Well, hello! There are such people but they ain’t so shadowy. They currently occupy the Government benches of this land and they have already travelled a long way down that path towards Big Brother. Doublespeak has been a feature of their speeches for a very long time.

But whenever a government is questioned about introducing these types of measures their first reaction is to try and justify their lunacy rather than deny the activity is taking place. No better example of that can be found in Jianqi’s rambling nonsense on his favourite (read most compliant and National Party friendly) radio station More FM. He tore a large leaf out of the George Dubbyah book of crowd control by claiming he had to give the GCSB more powers because there were people undergoing terrorist training in Yemen with the implication they were going to return to Godzone, blow us all to pieces and take over the country.

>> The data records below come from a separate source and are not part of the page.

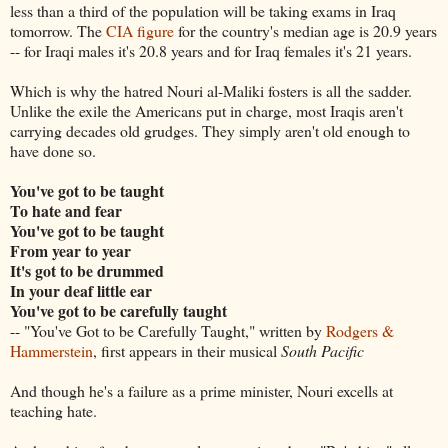
less than a third of the population will be taking exams in Iraq
tomorrow. The
CIA figure
for the country's median age is 20.9 years
-- for Iraqi males it's 20.8 years and for Iraq females it's 21 years.
Which is why the hatred Nouri al-Maliki fosters is all the sadder.
Unlike the exile the Americans put in charge, most Iraqis aren't
carrying decades old grudges. They simply aren't old enough to
have done so.
You've got to be taught
To hate and fear
You've got to be taught
From year to year
It's got to be drummed
In your deaf little ear
You've got to be carefully taught
-- "You've Got to be Carefully Taught," written by
Rodgers &
Hammerstein
, first appears in their musical
South Pacific
And though he's a failure as a prime minister, Nouri excells at
teaching hate.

Duhhh! Let’s face it; with the devious lot we have running this country (into the ground) anyone who wanted to take it over would only need to chuck them 30 pieces of silver and it would be theirs. If you don’t believe me just look at how many large multi-national corporations have already picked up the deeds to much of our industry and land with full co-operation from the Government. Several have even had laws changed to suit them.

The other argument that has been put forward to try and justify these intrusions into our freedom is that if we don’t have anything to hide, then we don’t have anything to worry about. The trouble with that one is that not so long ago I can recall a couple of politicians who were apoplectic when they thought their little tete-a-tete had been overheard by a journalist. But surely you had nothing to hide, boys, so where was the harm?

I won’t be holding my breath for the combined opposition to do the damage to Jianqi, although I will be delighted if I am proven wrong about that. But what does give me some hope in all of this is that Jianqi has made one of the most fundamental blunders a polly can make. He has threatened the freedom of the press.

Now I have been very critical of the job the NZ press has been doing in terms of bringing this government to account, and I have suggested in the past that it is because they are poorly trained and lack the mongrel journos once had. I still think that is the case, but I have always known that they hold the principle of freedom of the press very close to their hearts even if they are rather slack about going after the rabbit.

Jianqi has foolishly assumed that because they have let him get away with murder before they won’t have the balls to stand up for themselves when he impinges on this final bastion of their pride. Wrong! Most journos see this sort of intrusion as the equivalent of doing something unspeakable to their mother. They will (and already are) going after him with implements designed to nip off the bits that offended them and they will not stop until something much bigger comes along. Already the papers are full of stories with unflattering pictures and little editorialising comments throughout them. Words like bungling and blunder are being liberally used and it is quite apparent that they are going after him.

There is an unspoken rule in politics which any politician should know. It is that you don’t upset the press because if they take a dislike to you they can and will make you look stupid. You can get away with being rude to them and failing to front for interviews but if you touch the sacred cow of press freedom, then you had better find another career because this one is over.   


Watch your papers and television news programmes over the next few months. The new game in town will be Pin the Tail on the Jianqi and when they’ve finished he won’t want to sit in parliament again.